WHAT TO DO: In the records below, find the line containing "torrentí en una de las" and transcribe it and every line after it exactly; leave the pictures out.
-- DATA FOR REVIEW follows --
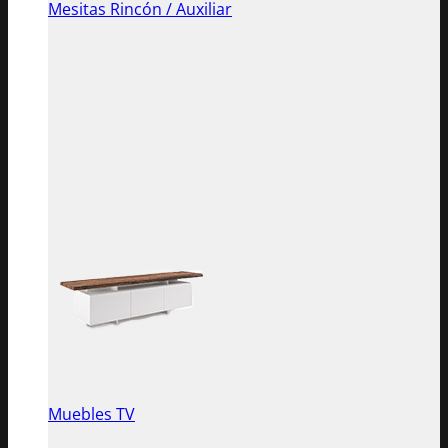
Mesitas Rincón / Auxiliar
Muebles TV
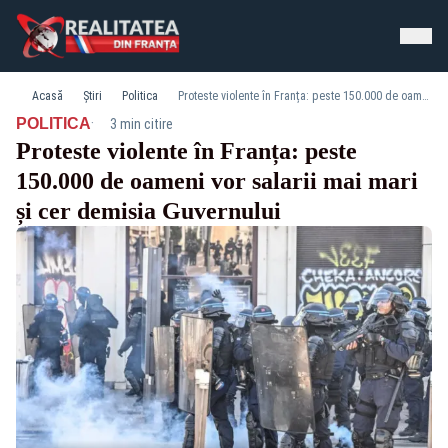
Acasă
Știri
Politica
Proteste violente în Franța: peste 150.000 de oameni vor salarii mai mari și cer demisia Guvernului
·
POLITICA
3 min citire
Proteste violente în Franța: peste
150.000 de oameni vor salarii mai mari
și cer demisia Guvernului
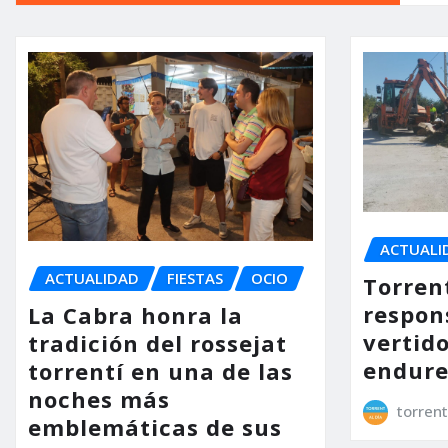
ACTUALI
ACTUALIDAD
FIESTAS
OCIO
Torrent
respon
La Cabra honra la
vertido
tradición del rossejat
endure
torrentí en una de las
noches más
torrent
emblemáticas de sus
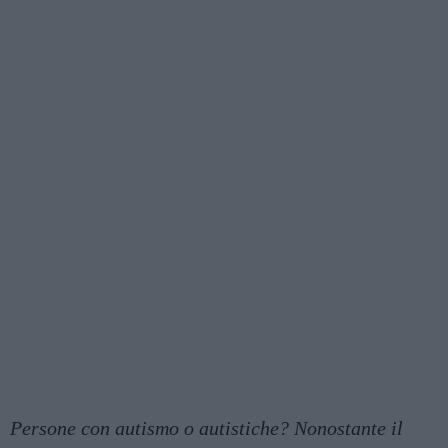
Persone con autismo o autistiche? Nonostante il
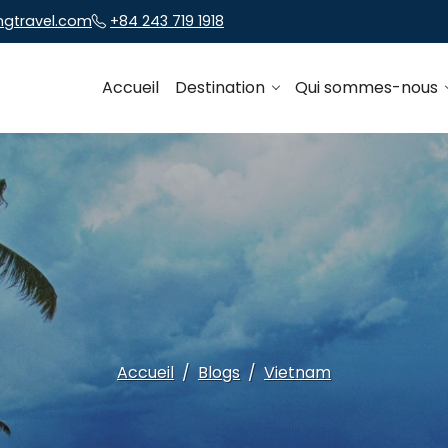
ngtravel.com
+84 243 719 1918
Accueil
Destination
Qui sommes-nous
Accueil
Blogs
Vietnam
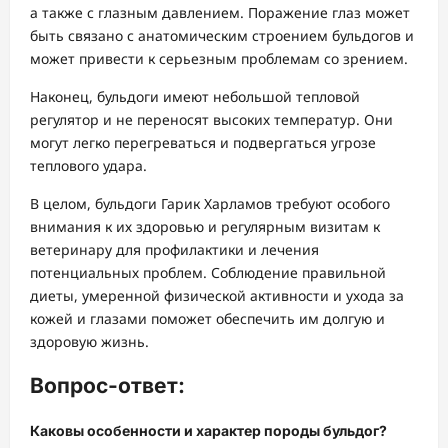
а также с глазным давлением. Поражение глаз может
быть связано с анатомическим строением бульдогов и
может привести к серьезным проблемам со зрением.
Наконец, бульдоги имеют небольшой тепловой
регулятор и не переносят высоких температур. Они
могут легко перегреваться и подвергаться угрозе
теплового удара.
В целом, бульдоги Гарик Харламов требуют особого
внимания к их здоровью и регулярным визитам к
ветеринару для профилактики и лечения
потенциальных проблем. Соблюдение правильной
диеты, умеренной физической активности и ухода за
кожей и глазами поможет обеспечить им долгую и
здоровую жизнь.
Вопрос-ответ:
Каковы особенности и характер породы бульдог?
-- DATA FOR REVIEW concluded --
EXERCISE RESULT:
torrentí en una de las
noches más
torrent
emblemáticas de sus
Persone con autismo o autistiche? Nonostante il
ngtravel.com
+84 243 719 1918
Accueil
Destination
Qui sommes-nous
Accueil
Blogs
Vietnam
а также с глазным давлением. Поражение глаз может
быть связано с анатомическим строением бульдогов и
может привести к серьезным проблемам со зрением.
Наконец, бульдоги имеют небольшой тепловой
регулятор и не переносят высоких температур. Они
могут легко перегреваться и подвергаться угрозе
теплового удара.
В целом, бульдоги Гарик Харламов требуют особого
внимания к их здоровью и регулярным визитам к
ветеринару для профилактики и лечения
потенциальных проблем. Соблюдение правильной
диеты, умеренной физической активности и ухода за
кожей и глазами поможет обеспечить им долгую и
здоровую жизнь.
Вопрос-ответ:
Каковы особенности и характер породы бульдог?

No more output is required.